Suite à la dénonciation de la Poissonnard, qui jubile en les entendant...

Les soldats allemands débarquent chez les Lécuyer. Et Léon a juste le temps de se sauver par la fenêtre.

Il rejoindra, par les toits, la chambre de la petite bonne Emilienne (Annick Blancheteau). Qui, après une nuit d'amour, lui refilera les vêtements de son fiancé et suffisamment d'argent pour qu'il puisse tenter de passer en zone libre.

Ainsi va la vie chez les épiciers voleurs...

Trois scènes inoubliables :

- celle où le médecin de famille, après un malaise de Poissonnard, qui mange trop, découvre la caverne d'Ali Baba et exige d'être payé grassement en alimentation.

- celle où Léonie (Catherine Allégret), la seconde employée des Poissonnard, menace de les dénoncer à l'inspection des fraudes car ils coupent le lait. 

- celle où toute la famille part pour Vichy rencontrer le Maréchal avec, comme cadeau, un panier plein à ras bord de victuailles...

Une fin inattendue...

Où notre Jeannine, grâce aux lingots d'or accumulés par sa mère, épousera un futur ministre : Le Granier de La Ravette.

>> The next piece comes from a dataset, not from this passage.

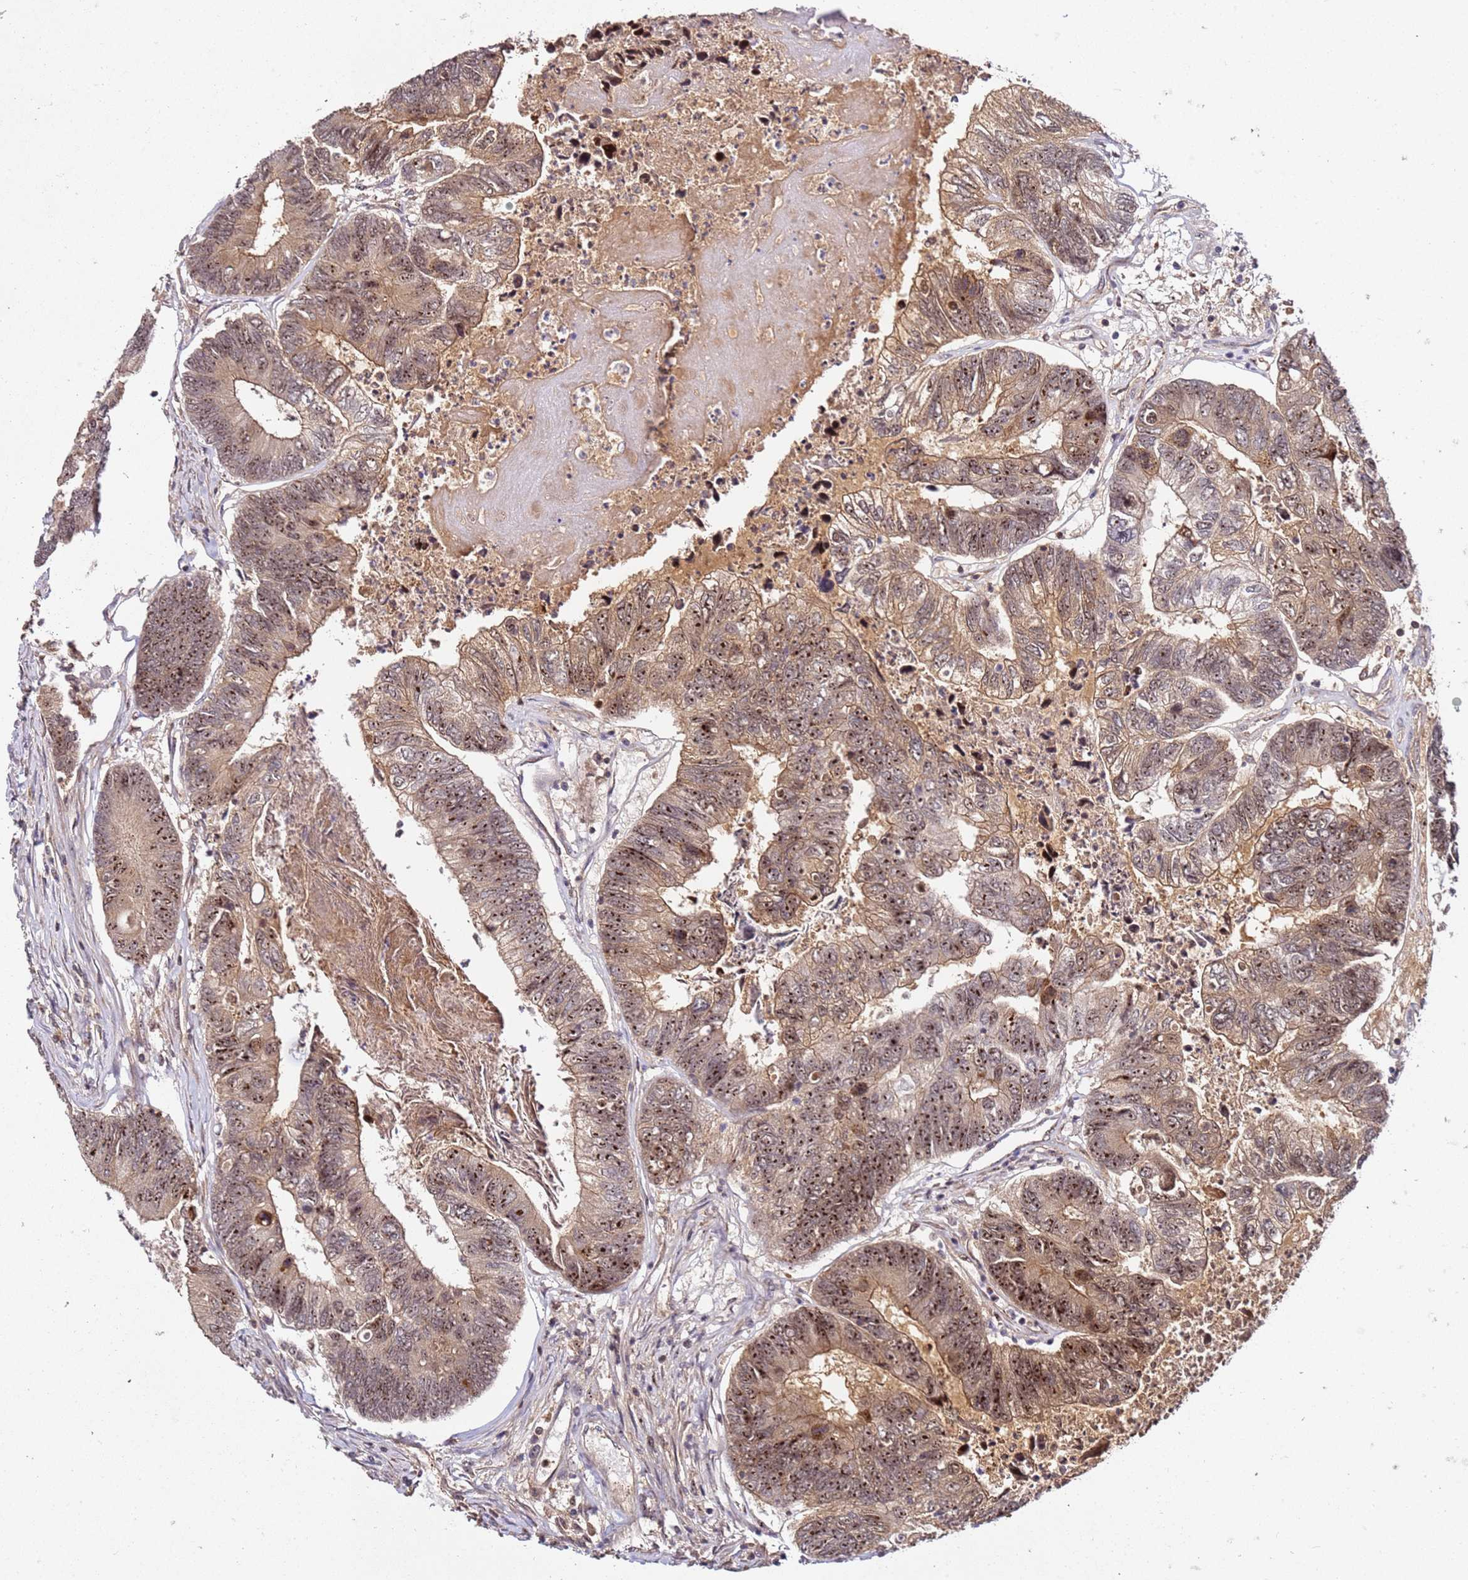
{"staining": {"intensity": "moderate", "quantity": ">75%", "location": "cytoplasmic/membranous,nuclear"}, "tissue": "colorectal cancer", "cell_type": "Tumor cells", "image_type": "cancer", "snomed": [{"axis": "morphology", "description": "Adenocarcinoma, NOS"}, {"axis": "topography", "description": "Colon"}], "caption": "The immunohistochemical stain highlights moderate cytoplasmic/membranous and nuclear staining in tumor cells of colorectal cancer (adenocarcinoma) tissue.", "gene": "DDX27", "patient": {"sex": "female", "age": 67}}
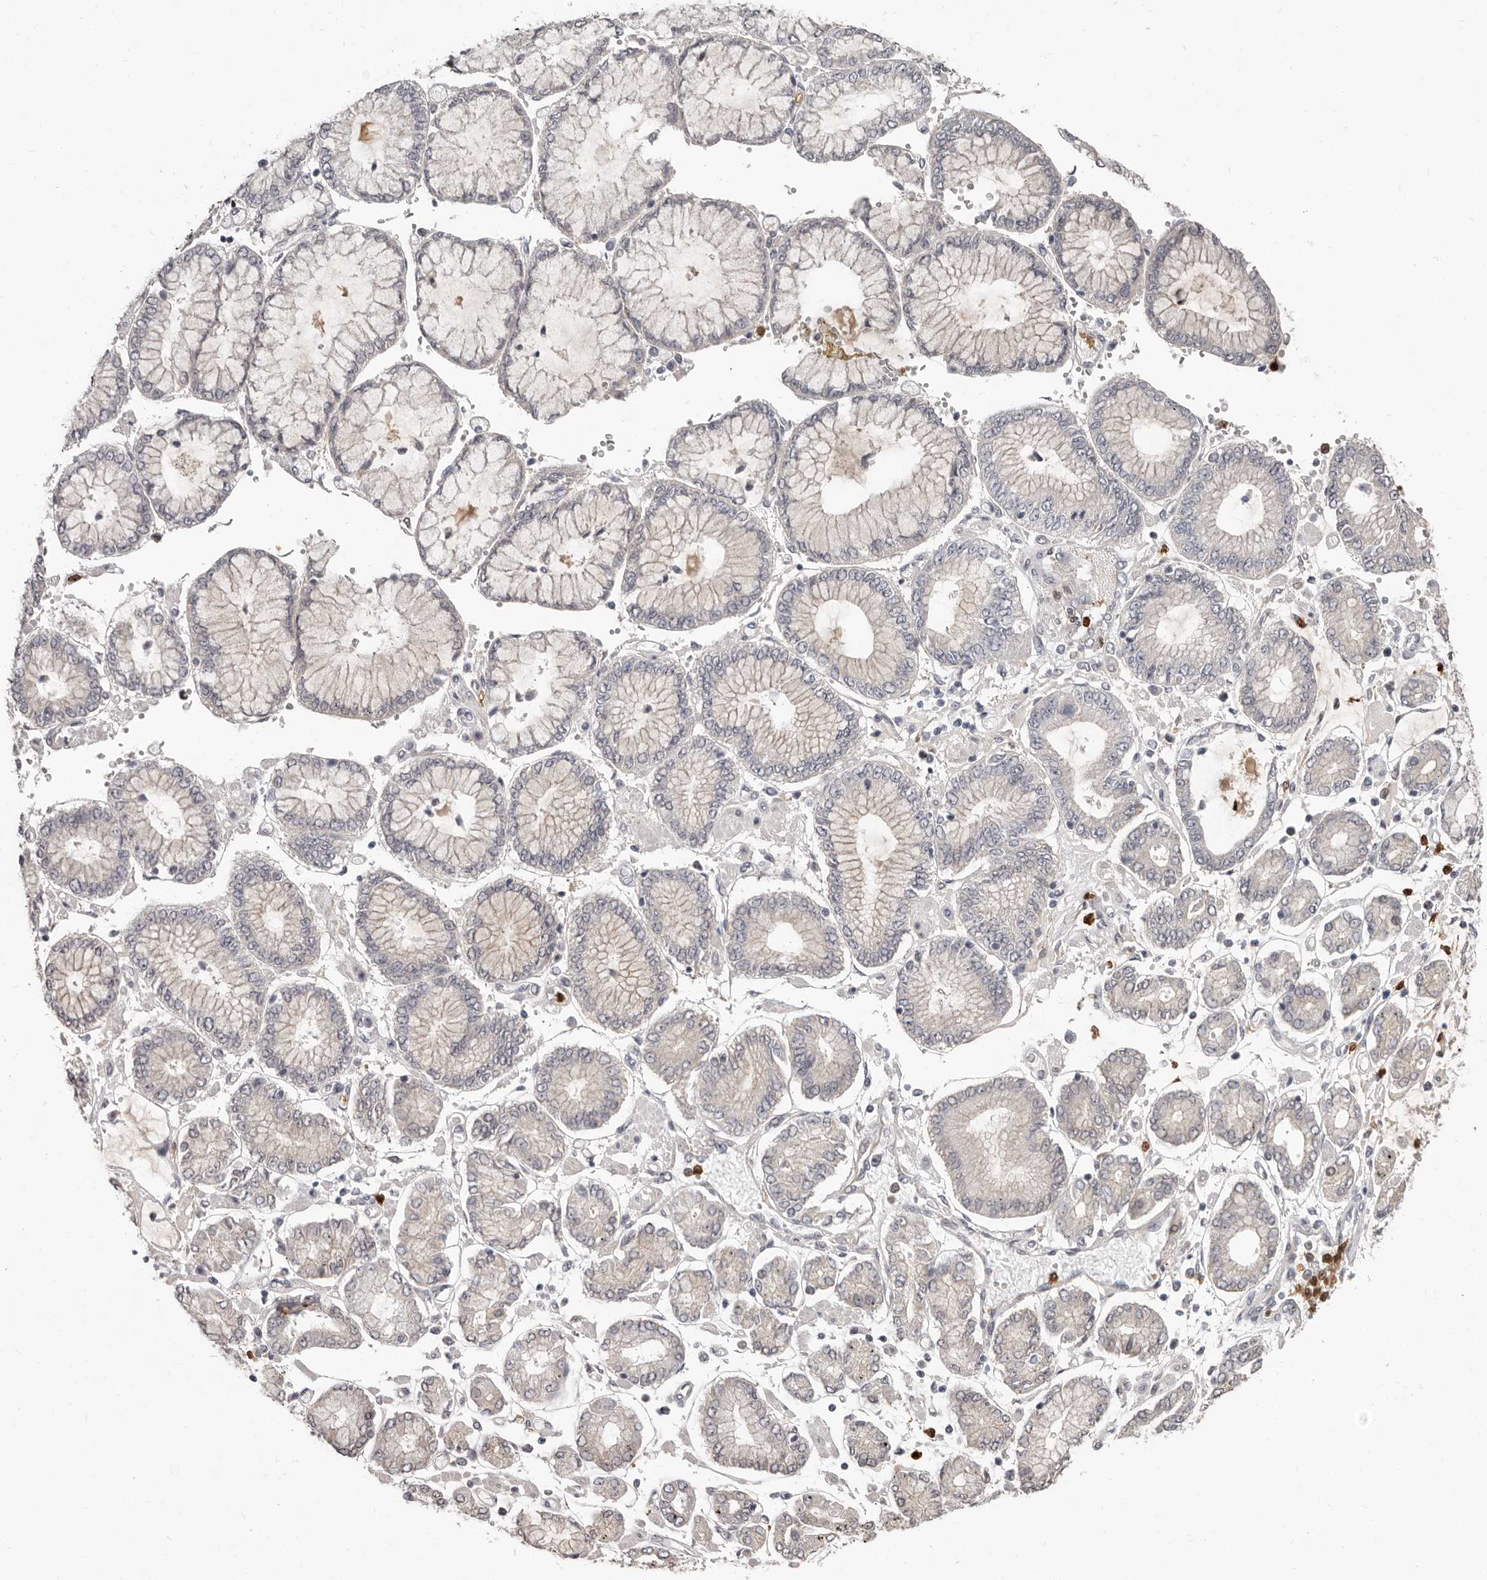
{"staining": {"intensity": "negative", "quantity": "none", "location": "none"}, "tissue": "stomach cancer", "cell_type": "Tumor cells", "image_type": "cancer", "snomed": [{"axis": "morphology", "description": "Adenocarcinoma, NOS"}, {"axis": "topography", "description": "Stomach"}], "caption": "This image is of stomach cancer (adenocarcinoma) stained with immunohistochemistry (IHC) to label a protein in brown with the nuclei are counter-stained blue. There is no staining in tumor cells.", "gene": "GPR157", "patient": {"sex": "male", "age": 76}}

Et, où, Riri, toujours aussi paresseux et nul en classe, se verra refuser son entrée en classe de troisième...

Ce qui coûtera au professeur Léon Lécuyer une mutation à Oran.

Et lui fera dire : "Mon fils sera épicier !"

Ce téléfilm est futé, bien joué, et...

Il rend totalement l'atmosphère délétère qui régnait en France dans ces années-là.

La musique de Claude Bolling rythme le tout de notes joyeuses ...

A voir et à revoir dans notre période morose.

Surtout, surtout, ne pas s'en priver !

 

Liliane Langellier

 

P.S. Lien du replay en bas de l'article.

Ce téléfilm est tiré du livre de Jean Dutourd (Prix Interallié 1952)...

Au sujet duquel François Mauriac écrivait :

" Certains critiques m'avaient détourné de lire "Au bon beurre", laissant entendre qu'il existait, entre Jean Dutourd et le couple immonde qu'il a peint, une obscure connivence. Or, à mesure que, ces jours-ci j'avançais dans le livre, j'éprouvais un sentiment de délivrance : enfin me disais-je, tout de même, cela aura été dit. Ce couple à qui, plus ou moins, nous aurons eu tous affaire, pendant quatre ans, le voilà dénoncé, exposé sur un pilori qui désormais dominera l'histoire de ces noires années. Que l'auteur de ce beau livre soit un homme courageux, il faudrait pour le nier ne rien connaître de la lâcheté qui, aujourd'hui, incite tant de paupières à se baisser opportunément, scelle tant de lèvres ".